Production outlook — Appalachian basins
Growth in natural gas takeaway capacity from the Appalachian shale regions is beginning to support higher regional natural gas prices, although significant discounts to Henry Hub prices remain. Much of Appalachian basin coal production has been reduced to core metallurgical, local steam and export steam markets. S&P Global Market Intelligence expects that 2017 production will total 178 million tons, slightly higher than 2016 levels. Reverse-switching due to higher natural gas prices in 2017 is expected to be offset by slightly lower metallurgical exports. By the end of 2018, resumption of natural gas competition is expected to drive 2019 production down to 169 million tons. Metallurgical coal production has generally been firmer than production for domestic steam markets, maintaining a core market of approximately 50 million tons per year. This market could see a boost if increased Chinese imports of metallurgical coal seen over the last six months drives European shippers back to U.S. producers.

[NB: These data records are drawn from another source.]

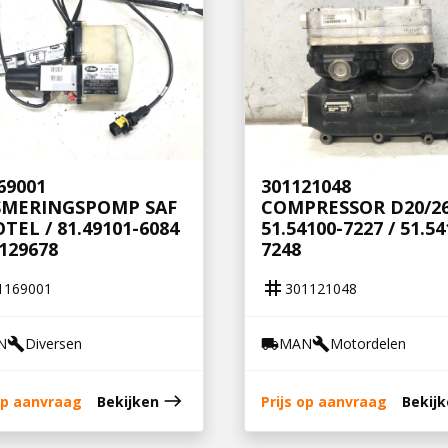
69001
301121048
SMERINGSPOMP SAF
COMPRESSOR D20/26
TEL / 81.49101-6084
51.54100-7227 / 51.54
2129678
7248
tag
1169001
301121048
N
Diversen
MAN
Motordelen
build
local_shipping
build
east
 op aanvraag
Bekijken
Prijs op aanvraag
Bekij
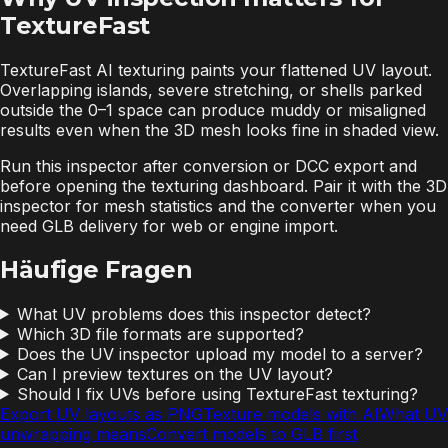
TextureFast
TextureFast AI texturing paints your flattened UV layout.
Overlapping islands, severe stretching, or shells parked
outside the 0–1 space can produce muddy or misaligned
results even when the 3D mesh looks fine in shaded view.
Run this inspector after conversion or DCC export and
before opening the texturing dashboard. Pair it with the 3D
inspector for mesh statistics and the converter when you
need GLB delivery for web or engine import.
Häufige Fragen
What UV problems does this inspector detect?
Which 3D file formats are supported?
Does the UV inspector upload my model to a server?
Can I preview textures on the UV layout?
Should I fix UVs before using TextureFast texturing?
Export UV layouts as PNG
Texture models with AI
What UV
unwrapping means
Convert models to GLB first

Coal forecast methodology overview
Market-indicative coal forecasts produced by S&P Global Market Intelligence represent forward curves for spot-traded instruments, analogous to a strip of contracts, with the shorter tenors (current year, prompt year, plus additional years if available) driven by the observed/assessed market and the longer tenors (typically years 3 to 20 for physically assessed markers and NYMEX futures) driven by fundamental estimates of cash costs of production, accepted returns to capital, regional productive capacity, and forecast supply and demand. For the long-tenored portion of the curve, S&P Global Market Intelligence forecasts prices for specific coal markers and defines the remaining markers via historical spreads.